Ms Hall then had to break the heartrending news to Ashleigh’s sisters, Olivia, six, Ellie, four, and Evie, one.

“I told them that Ashleigh had gone missing. My sixyear- old, Olivia, said: ‘She is going to get into trouble when she comes home.’ “After my dad had identified the body, I took Olivia and Ellie into the lounge and said, ‘You know that Ashleigh was missing. Well, we have found her.’ “They asked: ‘Is she coming home?’ I said, ‘No, she can’t come home because some nasty man has killed her’.”

Ashleigh, a former Hurworth School pupil was studying childcare at Darlington College and was hoping to work with children in the future.

Ms Hall said: “Ashleigh was my rock. We were on our own for 11 years because I had my three other daughters late. Because of that she was also my friend as well as my daughter.

“She helped me constantly with the others. She babysat, ironed, changed nappies, she did everything I asked her to.

“She fed, washed and bathed them because she had a loving nature.

“I would give her a little bit of pocket money for helping round the house and she used every penny to top up her phone to chat to her friends.

“She was always talking and texting and on her computer.

As soon as she got in from college, she would be on using MSN to talk to her friends, even though she had been with them all day.”

The former Brownie and Guide did not have a boyfriend.

“She did have one recently but it only lasted about three days,” Ms Hall said. “She was not that bothered about boys, although she would tell me if she fancied a particular lad.

“I knew exactly where she was most of the time. She would never slip off without telling me.

“Ashleigh wasn’t a bad kid.

She wasn’t naughty. She made one mistake and has paid for it with her life.”

Returning into Ashleigh’s bedroom and seeing her possessions provoked mixed reactions from Ms Hall.

“Her smell was everywhere and it felt like she was still here. She was still in the house,” she said.

“There was a big pile of dirty clothes lying in the middle of the floor where she had dumped them.

“Like any teenager, she just took her clothes off and left them on the floor, thinking it was my job to pick them up.

“That was the hardest part, picking up those clothes, knowing she would never wear them again.

“But holding them did give me some comfort – it again made me feel that she was still in the house.

“Any moment now I expect to hear her music blasting down the stairs and me shouting for her to turn it down.”

Ms Hall has also taken comfort in the outpouring of sympathy from the local community She has also called for tighter restrictions on internet networking sites to prevent people putting up false pictures and information and more awareness to prevent another tragedy such as this occurring.

Ms Hall said: “She said she would never add a stranger as a friend on Facebook.

“She had about 400 friends on Facebook but she knew every single one of them.
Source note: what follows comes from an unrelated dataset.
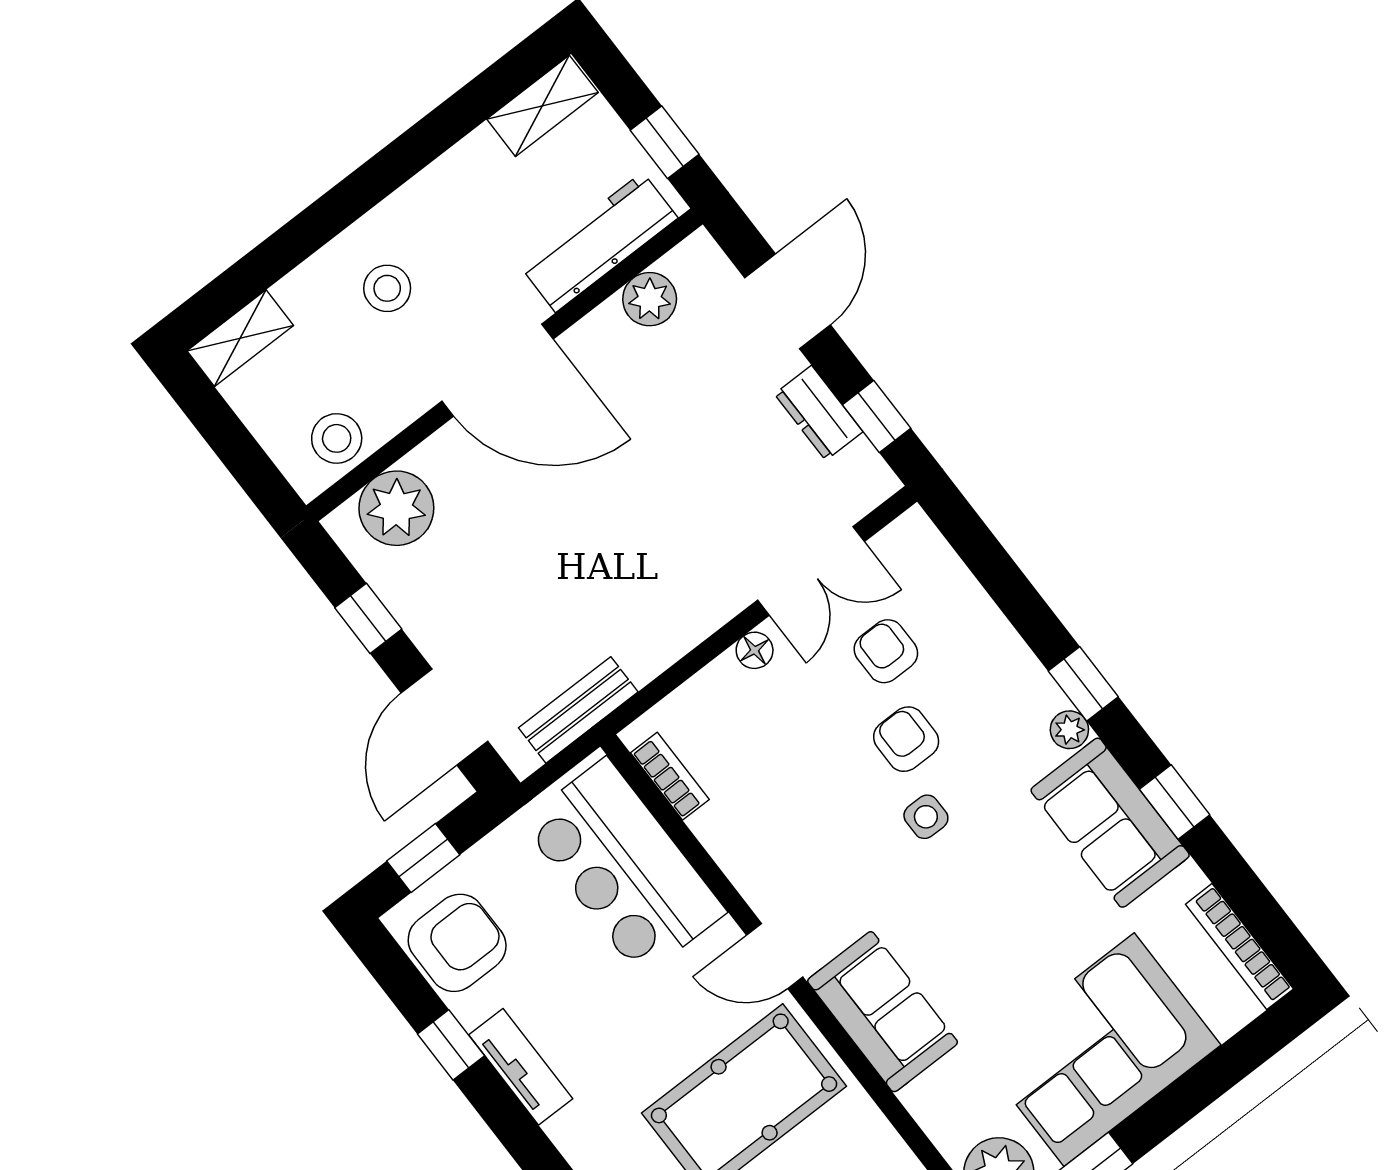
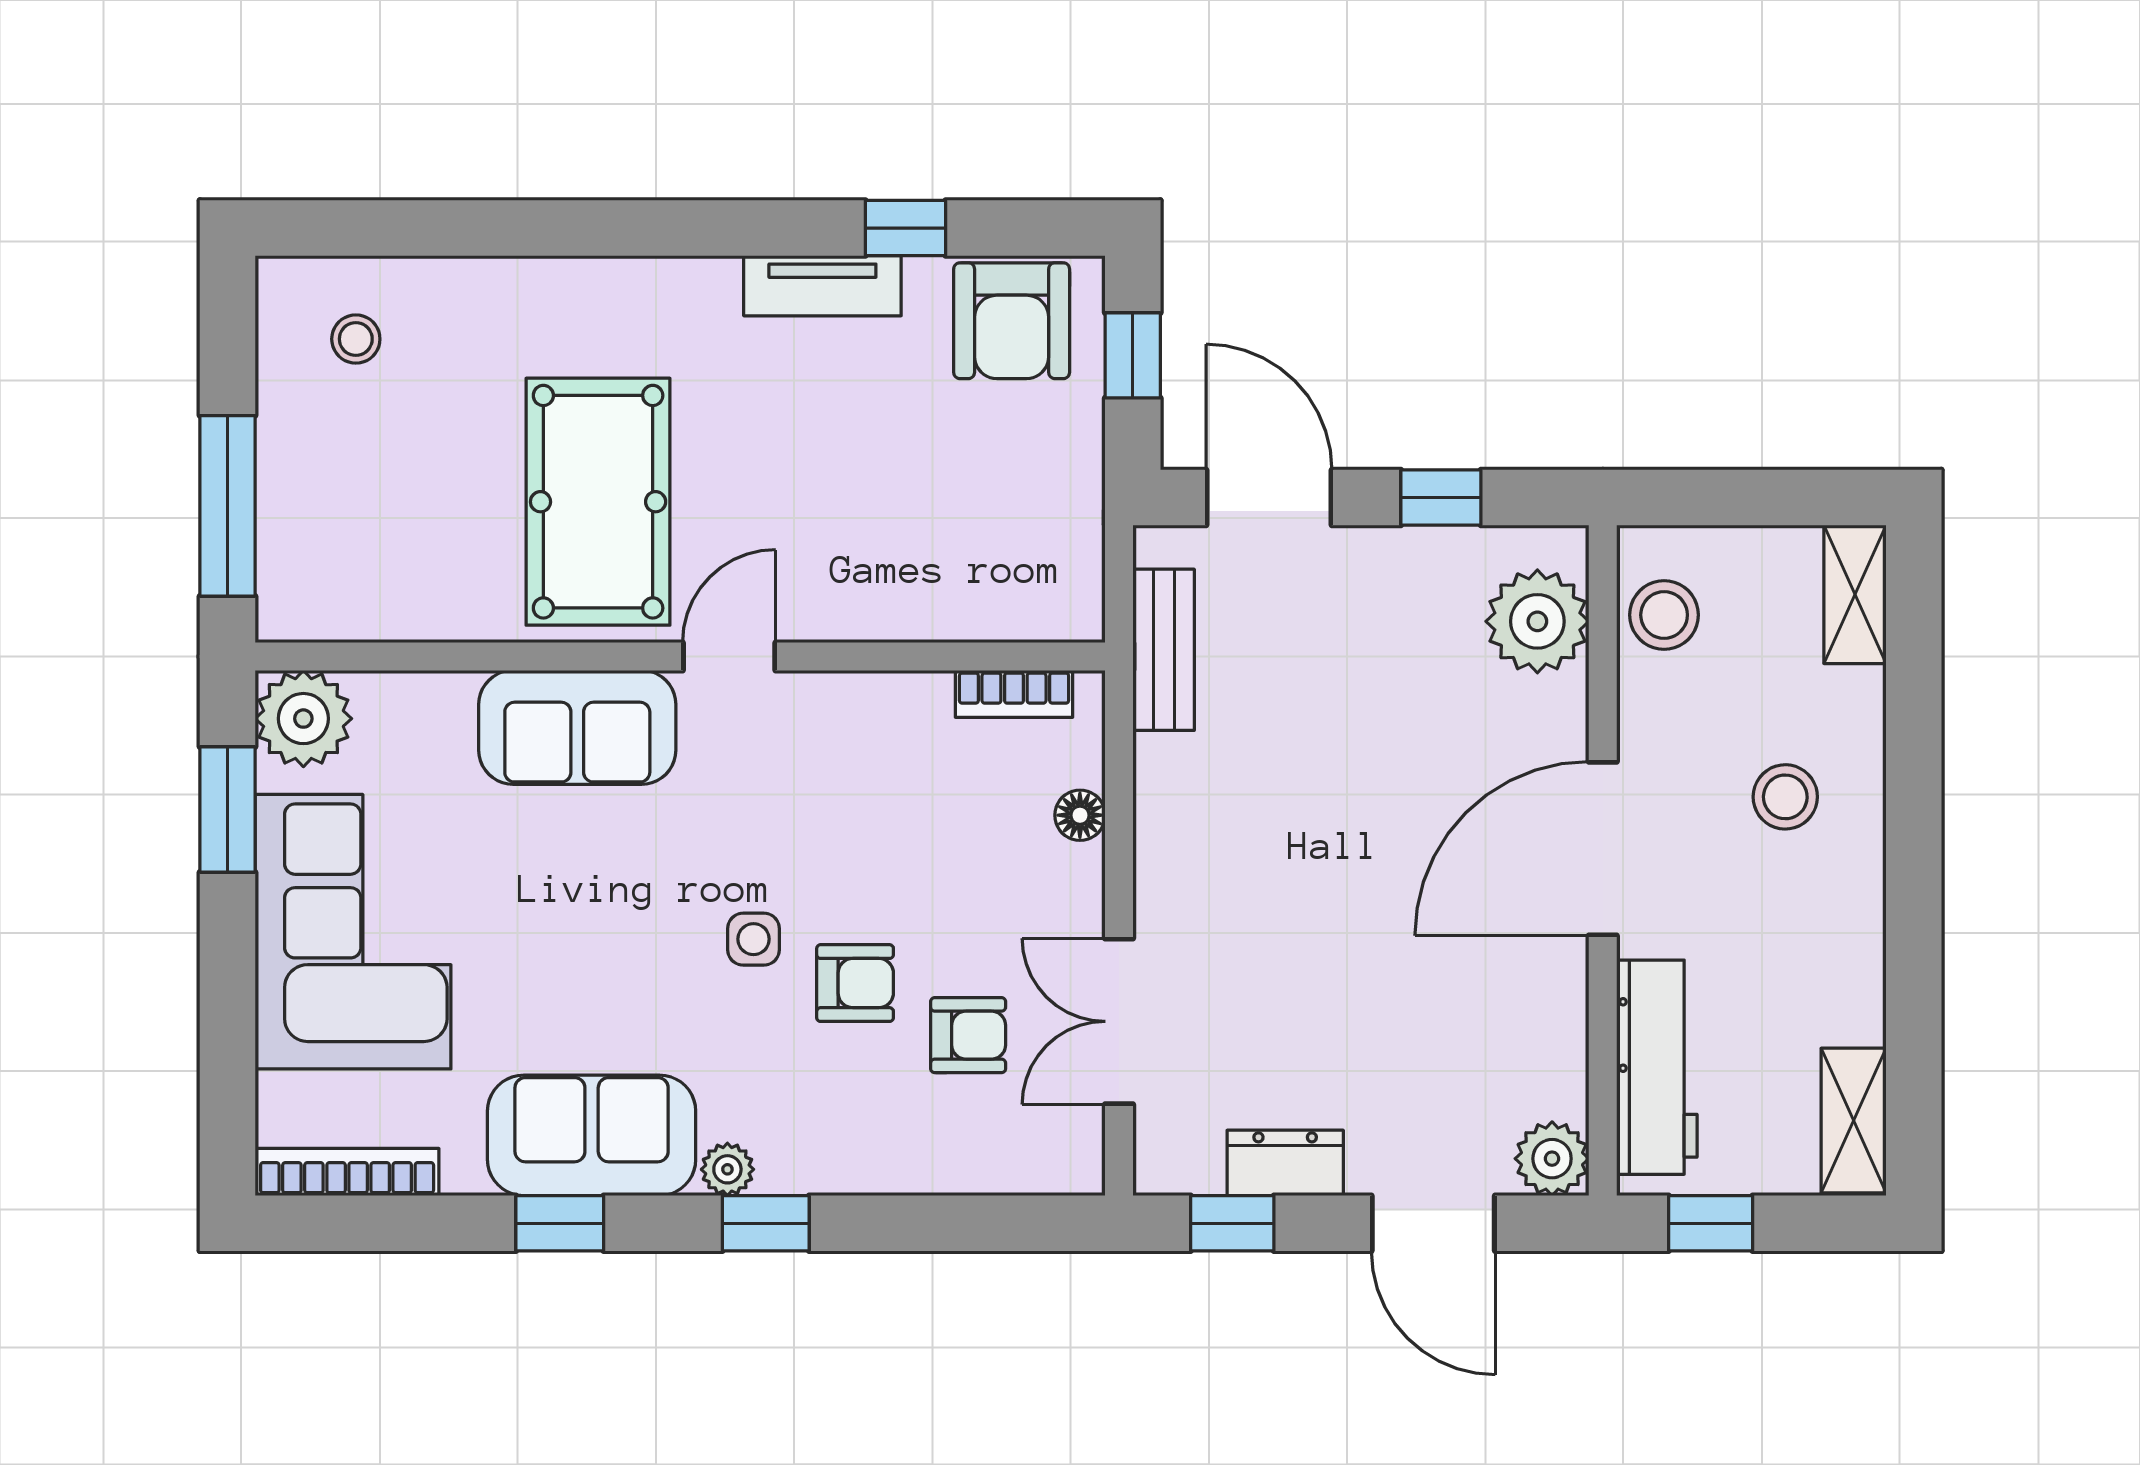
plant: (650, 299) -> (1552, 1159), moved
floor lamp: (755, 650) -> (1080, 815), moved
bar counter: (624, 867) -> (953, 567), removed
“We can’t imagine how she got to be friends with someone she didn’t know.”

Facebook has said it was deeply saddened by Ashleigh’s death. It said the site has a number of privacy settings to prevent unwanted people viewing your profile.

■ Peter Chapman, 32, of no fixed address, will appear before Teesside Crown Court on Tuesday charged with kidnap, manslaughter and failing to identify a new address as required by the Sex Offences Act.